Paleontologist and naturalist Edward Drinker Cope described what he interpreted as an "agathaumid" (horned dinosaur)'s rostral bone and predentary AMNH 3978, which he said came from the Judith River Formation of Montana, and probably had a horny sheath.[1] It was soon thought to be a hadrosaurid, though.[2][3] In their influential monograph, Richard Swann Lull and Nelda E. Wright regarded the genus as a dubious type of hadrosaurid, based on premaxillae and a predentary.[4]

This opinion stood until the work of Michael K. Brett-Surman, who stated in his dissertation that, having rediscovered and reexamined the material with Douglas A. Lawson, it was most likely part of a ceratopid's neck frill, probably part of the sqamosal of Triceratops.[5] This information reached Donald F. Glut's series of dinosaur encyclopedias in a confusing, garbled form; its entry states that a squamosal and tooth from South Dakota were referred to the genus, and these are what Brett-Surman and Lawson identified, keeping the supposed beak remains separate.[6] Additionally, other major reviews have left the genus as an indeterminate hadrosaurid.[7][8]

Thus, there are two views: one that this genus represents a piece of Triceratops frill, and one that it is a dubious hadrosaurid.
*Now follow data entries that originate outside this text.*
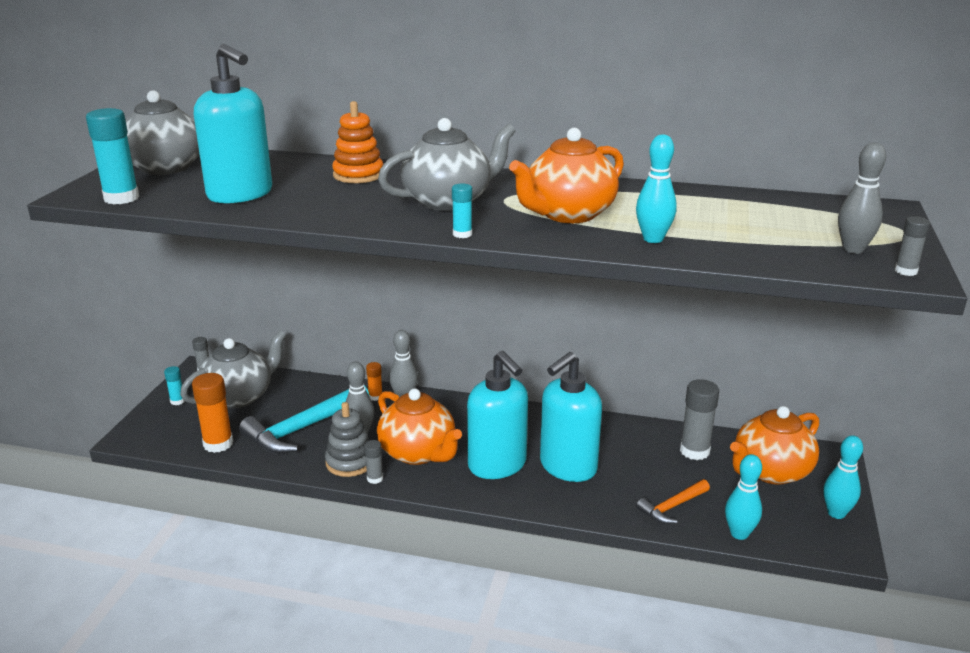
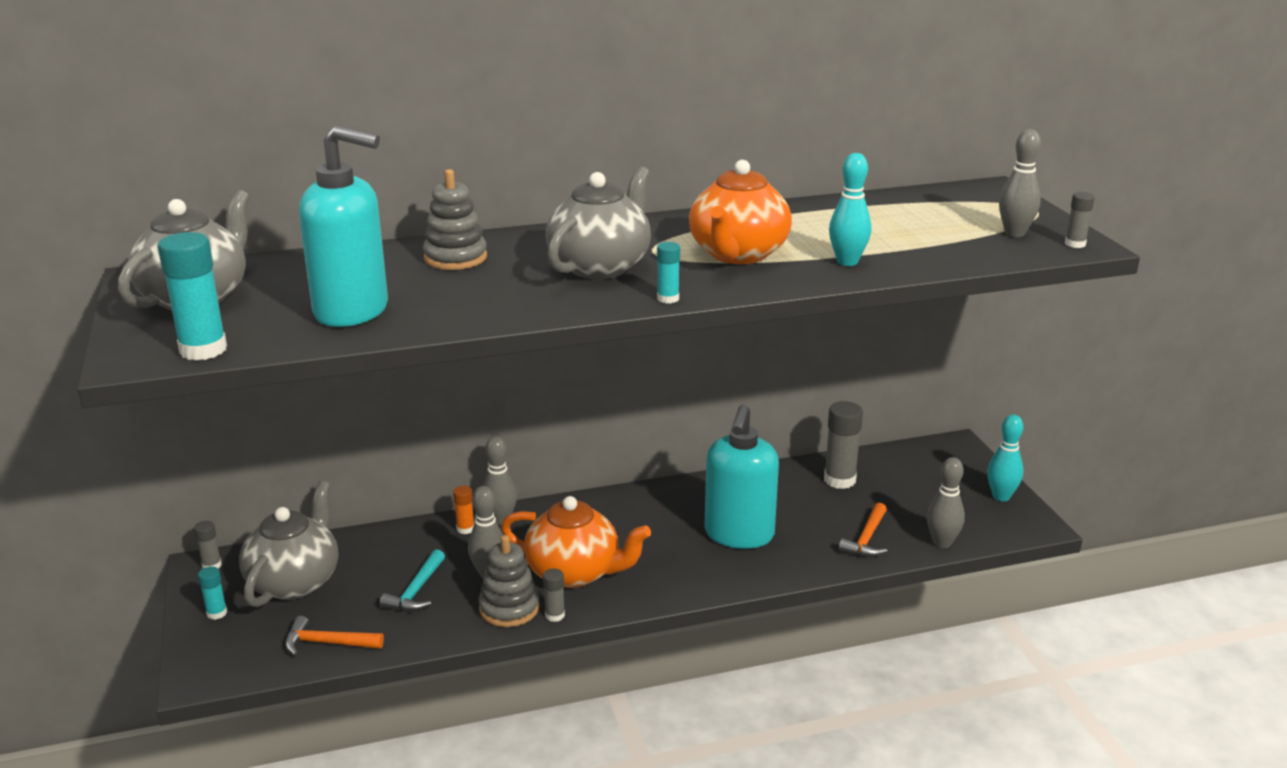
camera: 30 degrees left, 0 degrees up
orange glue stick [192,373,233,453] -> orange hammer [285,616,384,656]
turquoise hammer [239,385,370,454] -> turquoise hammer [380,549,445,612], size x0.55
orange stacking toy [332,101,383,183] -> grey stacking toy [423,169,487,270]
turquoise soap dispenser [467,351,528,479] -> none
turquoise bowling pin [725,454,762,540] -> grey bowling pin [927,457,965,548]
orange teapot [730,406,819,485] -> none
The photograph of the specimen in Glut's encyclopedia shows a mass of thick polygonal fragments. The provenance data given by Cope suggests an older age than that of Triceratops, but mistakes have been made in the past. At any rate, no modern sources consider its material to permit classification farther than to family, and so it is mostly a historical curiosity at this point.

[edit] References

  1. ^ Cope, E.D. (1892). Fourth note on the Dinosauria of the Laramie. The American Naturalist 26:756-758.
  2. ^ Hatcher, J.B. (1902). The genus and species of the Trachodontidae (Hadrosauridae, Claosauridae) Marsh. Annals of the Carnegie Museum 14(1):377-386.
  3. ^ Hatcher, J.B., Marsh, O.C., and Lull, R.S. (1907). The Ceratopsia. Government Printing Office:Washington, D.C., 300 pp. ISBN 0405127138
  4. ^ Lull, R.S., and Wright, N.E. (1942). Hadrosaurian Dinosaurs of North America. Geological Society of America Special Paper 40:1-242.
  5. ^ Brett-Surman, M.K. 1989(1988). A revision of the Hadrosauridae (Reptilia: Ornithischia) and their evolution during the Campanian and Maastrichtian. Ph.D. dissertation, George Washington University:Washington, D.C.. pp.1-272.
  6. ^ Glut, D.F. (1997). "Claorhynchus", Dinosaurs: The Encyclopedia. McFarland & Company, 299.. ISBN 0-89950-917-7. 
  7. ^ Weishampel, D.B., and Horner, J.R. (1990). Hadrosauridae. In: Weishampel, D.B., Osmólska, H., and Dodson, P. (eds.). The Dinosauria. University of California Press:Berkeley, 534-561. ISBN 0-520-24209-2
  8. ^ Horner, J.R., Weishampel, D.B., and Forster, C.A. (2004). Hadrosauridae. In: Weishampel, D.B., Osmólska, H., and Dodson, P. (eds.). The Dinosauria (second edition). University of California Press:Berkeley, 438-463. ISBN 0-520-06727-4.